Sementara untuk impor, pada Februari 2017 mencapai US$ 11,26 miliar atau turun 5,96% dibanding Januari 2017, namun jika dibandingkan Februari 2016 meningkat 10,61%.
Impor nonmigas Februari 2017 mencapai US$ 8,83 miliar atau turun 12,93% dibanding Januari 2017, begitu pula jika dibanding Februari 2016 menurun 2,46%.
Secara kumulatif, neraca perdagangan Indonesia pada periode Januari-Februari 2017 mencapai US$ 2,75 miliar.

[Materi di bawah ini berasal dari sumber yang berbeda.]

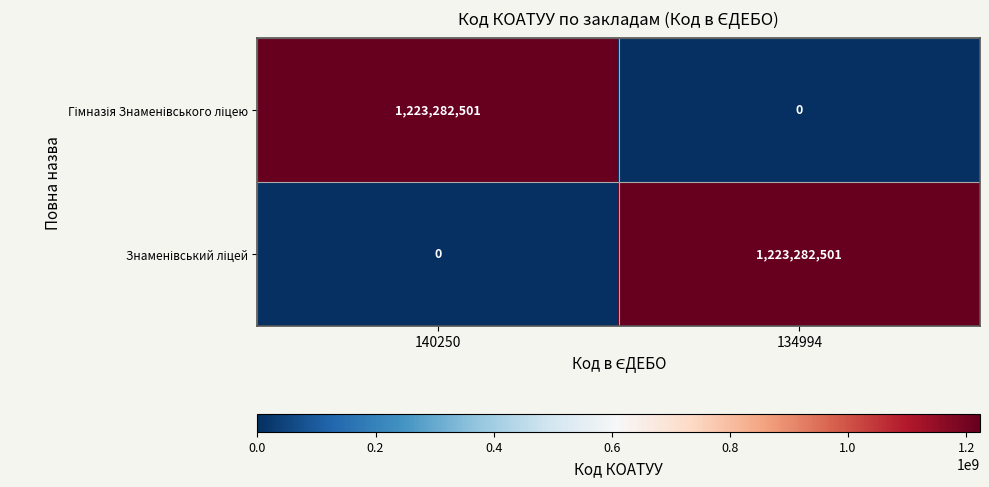

How many distinct data groups are displayed?

2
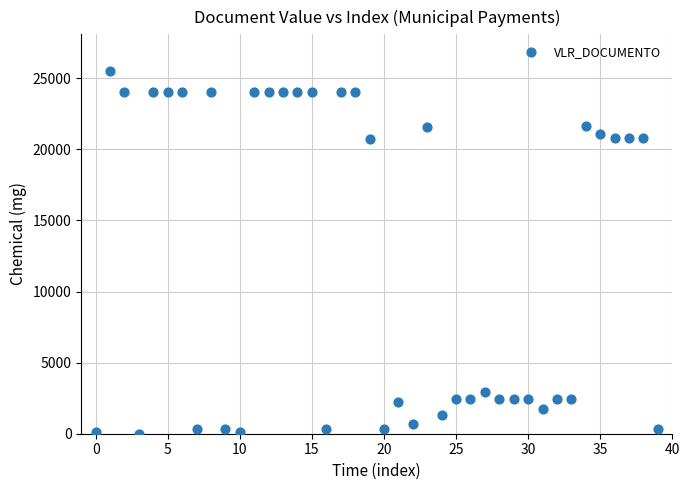

How many data points are displayed?

40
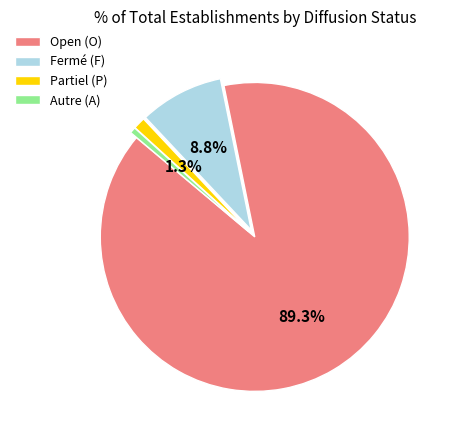

What is the ratio of the value at Open (O) to the value at Fermé (F)?

10.1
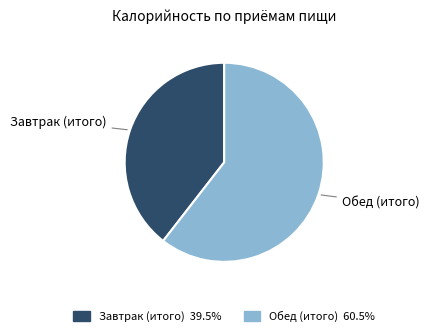

Between Завтрак and Обед, which is larger?

Обед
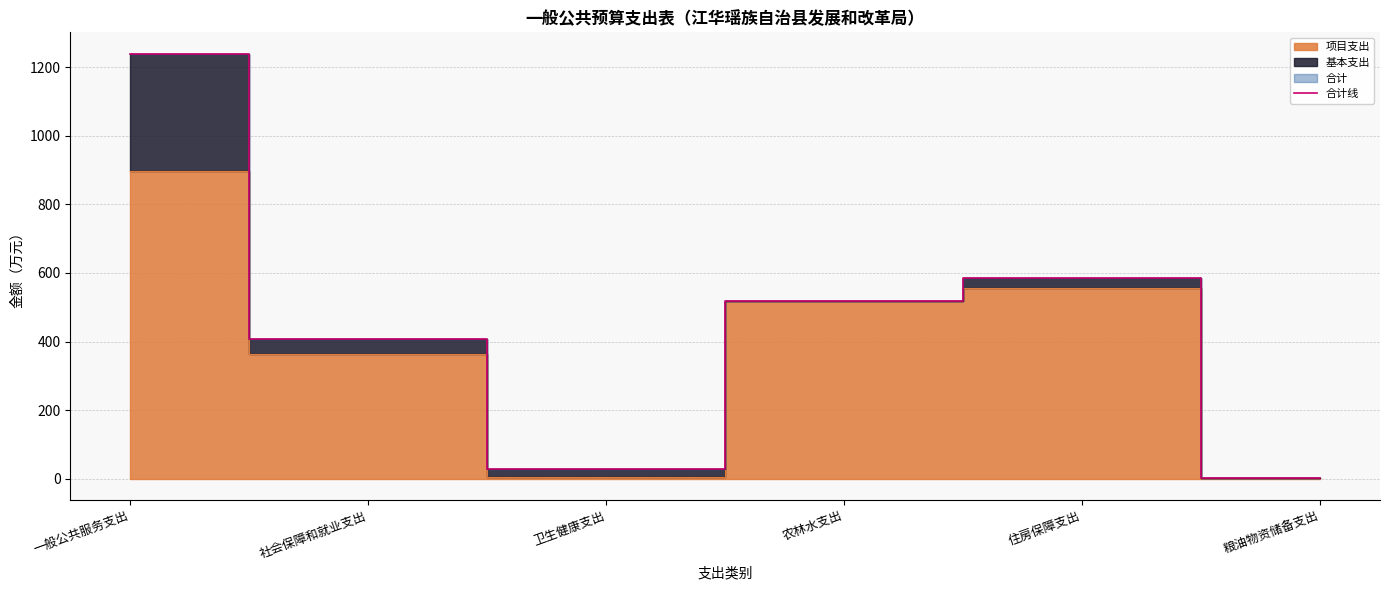

At which category does the data reach its first local peak?

住房保障支出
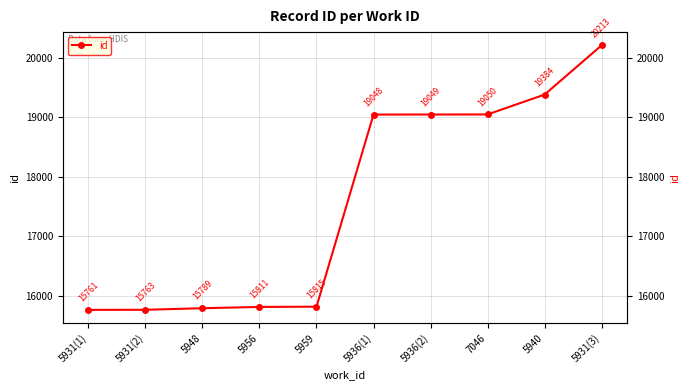

Is it true that the value at 5931(2) is 11029?

False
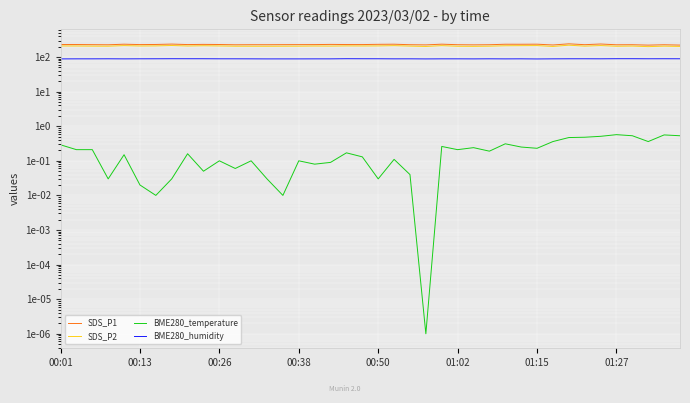

What is the difference between the maximum and second lowest values in the SDS_P2 series?

18.3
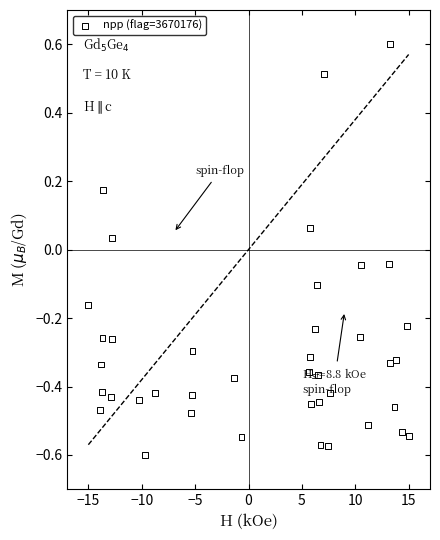

What is the range of X values (max minus min)?

30.0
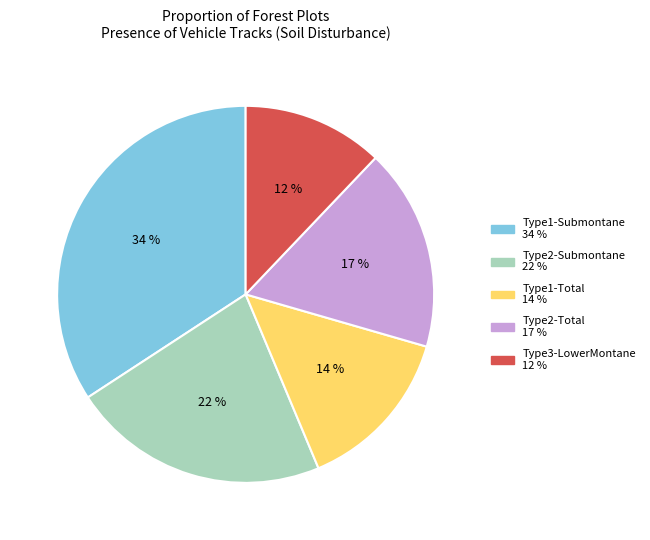

To the nearest percent, what is the difference between the largest and smallest slice percentages?

22%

Nilai tersebut mengalami kenaikan jika dibandingkan dengan periode yang sama tahun 2016 yang senilai US$ 1,15 miliar.
Perdagangan Indonesia dengan beberapa negara yang mengalami surplus antara lain adalah India senilai US$ 1,76 miliar, Amerika Serikat US$ 1,57 miliar, dan Belanda sebesar US$ 553 juta.
Sementara yang mengalami defisit adalah dengan Republik Rakyat Tiongkok mencapai US$ 1,96 miliar, Thailand senilai US$ 557 juta, dan Australia US$ 422 juta.